126 Anak Berkebutuhan Khusus Masuk SMP, Pemkot Yogyakarta Genjot Pemenuhan Guru Pendamping Khusus
Ke depan, diharapkan tidak dijumpai lagi fenomena penolakan untuk anak berkebutuhan khusus akibat kekosongan GPK.
Penulis: Azka Ramadhan | Editor: Muhammad Fatoni
TRIBUNJOGJA.COM, YOGYA - Demi pemenuhan hak-hak anak berkebutuhan khusus, Pemkot Yogyakarta membuka rekrutmen untuk Guru Pendamping Khusus (GPK) yang bakal ditempatkan di SMP Negeri.
Sehingga, ke depan tidak dijumpai lagi fenomena penolakan untuk anak berkebutuhan khusus akibat kekosongan GPK.
Kepala UPT Layanan Disabilitas Bidang Pendidikan dan Resource Center Dinas Pendidikan Pemuda dan Olahraga (Disdikpora) Kota Yogyakarta, Aris Widodo, menuturkan tahun ini ada 14 GPK yang bakal direkrut.
Mereka akan mengisi kekosongan GPK yang beberapa di antaranya sudah memutuskan beralih profesi.
"Ada beberapa yang diterima PPPK, jadi guru pengajar, kemudian ada juga yang keluar karena diterima jadi dosen dan lain lain," urainya, Minggu (20/11/2022).
Sementara, lanjutnya, pada tahun ini terdapat 126 siswa berkebutuhan khusus yang melanjutkan studi ke jenjang SMP di Kota Yogyakarta.
Alhasil, pemenuhan GPK di sekolah negeri pada khususnya, menjadi harga mati yang wajib dilakukan Pemkot Yogyakarta, supaya proses belajar mengajar tetap lancar dan tak terkendala.
"Sekarang kita punya 106 GPK. Tapi, Desember nanti keluar 19 orang karena diterima PPPK. Makanya, kita siapkan pengganti dari sekarang," tandasnya.
Dijelaskannya, proses rekrutmen GPK ini setidaknya mampu memenuhi jumlah minimal ketersediaan di tiap sekolah.
Ia tidak menampik, untuk menunjang anak berkebutuhan khusus, idealnya dibutuhkan satu GPK di setiap sekolah, supaya konsultasi anak bisa terwadahi secara langsung di fasilitas pendidikannya.
"Kalau ada anak berkebutuhan khusus, ya, konsultasi ke GPK di sekolahnya. Jadi, tiap sekolah semestinya punya GPK. Sehingga, tidak ada lagi penolakan pada siswa berkebutuhan khusus, karena sekolah tidak punya guru pendamping khusus," cetusnya.
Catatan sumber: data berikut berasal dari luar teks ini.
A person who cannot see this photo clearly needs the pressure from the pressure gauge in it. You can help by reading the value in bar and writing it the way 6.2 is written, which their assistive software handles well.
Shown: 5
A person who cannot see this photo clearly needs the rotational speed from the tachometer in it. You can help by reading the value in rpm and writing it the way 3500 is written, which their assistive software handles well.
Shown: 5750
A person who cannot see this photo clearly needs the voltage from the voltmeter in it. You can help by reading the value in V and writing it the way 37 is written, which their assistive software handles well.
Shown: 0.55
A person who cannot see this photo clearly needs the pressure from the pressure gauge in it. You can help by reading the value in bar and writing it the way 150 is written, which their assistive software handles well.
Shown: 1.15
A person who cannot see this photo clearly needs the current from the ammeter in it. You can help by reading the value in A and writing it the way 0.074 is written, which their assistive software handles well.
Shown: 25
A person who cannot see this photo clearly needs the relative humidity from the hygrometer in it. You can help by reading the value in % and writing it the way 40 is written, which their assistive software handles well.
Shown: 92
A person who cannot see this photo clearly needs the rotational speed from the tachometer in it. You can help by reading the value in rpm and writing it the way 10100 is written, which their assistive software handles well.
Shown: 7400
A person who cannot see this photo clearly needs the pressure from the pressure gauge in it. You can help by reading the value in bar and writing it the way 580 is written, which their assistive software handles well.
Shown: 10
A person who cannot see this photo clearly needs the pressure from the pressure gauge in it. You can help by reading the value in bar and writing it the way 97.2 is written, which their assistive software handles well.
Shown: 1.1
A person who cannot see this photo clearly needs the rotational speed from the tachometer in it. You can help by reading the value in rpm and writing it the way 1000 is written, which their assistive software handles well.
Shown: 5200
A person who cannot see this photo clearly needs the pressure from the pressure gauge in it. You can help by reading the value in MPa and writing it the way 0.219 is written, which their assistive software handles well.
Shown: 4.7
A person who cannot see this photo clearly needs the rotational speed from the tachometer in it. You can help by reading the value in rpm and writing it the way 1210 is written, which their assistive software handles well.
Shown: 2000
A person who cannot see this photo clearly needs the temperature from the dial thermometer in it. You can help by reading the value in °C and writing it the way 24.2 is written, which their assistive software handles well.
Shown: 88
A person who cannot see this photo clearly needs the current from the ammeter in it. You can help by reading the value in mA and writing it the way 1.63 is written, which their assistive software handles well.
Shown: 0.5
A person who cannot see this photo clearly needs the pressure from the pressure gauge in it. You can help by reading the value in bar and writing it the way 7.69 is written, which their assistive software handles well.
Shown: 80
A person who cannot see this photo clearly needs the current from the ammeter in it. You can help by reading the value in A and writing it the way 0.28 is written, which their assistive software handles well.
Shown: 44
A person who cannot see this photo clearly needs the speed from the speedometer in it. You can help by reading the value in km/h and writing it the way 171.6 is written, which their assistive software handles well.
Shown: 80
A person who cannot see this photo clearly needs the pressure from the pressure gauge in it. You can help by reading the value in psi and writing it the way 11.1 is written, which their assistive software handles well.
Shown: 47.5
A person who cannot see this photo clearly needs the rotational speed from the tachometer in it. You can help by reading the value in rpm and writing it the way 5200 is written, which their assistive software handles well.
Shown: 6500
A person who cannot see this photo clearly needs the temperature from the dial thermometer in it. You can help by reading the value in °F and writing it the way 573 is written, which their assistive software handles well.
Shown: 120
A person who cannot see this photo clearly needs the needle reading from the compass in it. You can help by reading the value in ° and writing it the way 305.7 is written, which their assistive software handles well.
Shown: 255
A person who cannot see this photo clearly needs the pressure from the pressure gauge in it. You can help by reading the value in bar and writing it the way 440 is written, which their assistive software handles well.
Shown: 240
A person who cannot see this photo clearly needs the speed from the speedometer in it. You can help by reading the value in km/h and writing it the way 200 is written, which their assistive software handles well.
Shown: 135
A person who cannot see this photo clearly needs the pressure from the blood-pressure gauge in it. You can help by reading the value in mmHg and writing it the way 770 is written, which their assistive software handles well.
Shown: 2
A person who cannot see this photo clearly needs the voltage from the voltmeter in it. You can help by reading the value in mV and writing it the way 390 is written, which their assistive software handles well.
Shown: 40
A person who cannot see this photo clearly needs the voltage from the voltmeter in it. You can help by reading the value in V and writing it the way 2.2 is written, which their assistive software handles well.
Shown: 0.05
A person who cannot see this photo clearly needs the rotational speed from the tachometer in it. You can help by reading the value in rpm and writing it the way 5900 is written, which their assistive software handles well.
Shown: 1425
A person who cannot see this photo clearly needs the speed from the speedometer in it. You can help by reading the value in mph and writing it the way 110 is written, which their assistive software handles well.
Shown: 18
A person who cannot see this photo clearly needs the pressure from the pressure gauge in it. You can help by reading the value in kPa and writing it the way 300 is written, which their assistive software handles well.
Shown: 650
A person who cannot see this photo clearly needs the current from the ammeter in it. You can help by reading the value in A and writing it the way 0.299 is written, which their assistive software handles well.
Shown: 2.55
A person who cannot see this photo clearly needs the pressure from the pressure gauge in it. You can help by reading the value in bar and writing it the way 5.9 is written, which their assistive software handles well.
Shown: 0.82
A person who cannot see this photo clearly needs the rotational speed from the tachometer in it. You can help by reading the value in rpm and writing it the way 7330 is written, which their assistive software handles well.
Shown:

"Misal, ada anak autis berat, dia ada pendampingnya dan tidak ditolak. Meski kalau ada penolakan kita bisa mencarikan dia sekolah yang ada GPK-nya. Tapi, kan, jadi tidak sesuai dengan kedekatan rumahnya, itu rawan terjadi masalah lagi," tambah Aris.
Karena itu, dalam tiga tahun terakhir, pihaknya terus membuka proses rekrutmen GPK, agar kebutuhan bisa terpenuhi, terutama di jenjang SMP yang seringkali mengalami kekurangan.
Adapun status para GPK itu adalah tenaga kontrak Pemkot Yogyakarta, yang gajinya ditanggung oleh APBD sepanjang 12 bulan.
"Kalau kita lihat moratorium dari Kemenpan RB, kan, sebenarnya tidak boleh. Tapi, kami sudah konsultasi sampai ke DPR, bahwa ini kebutuhan sekolah. Kalau tidak terpenuhi, bisa kacau itu," cetusnya.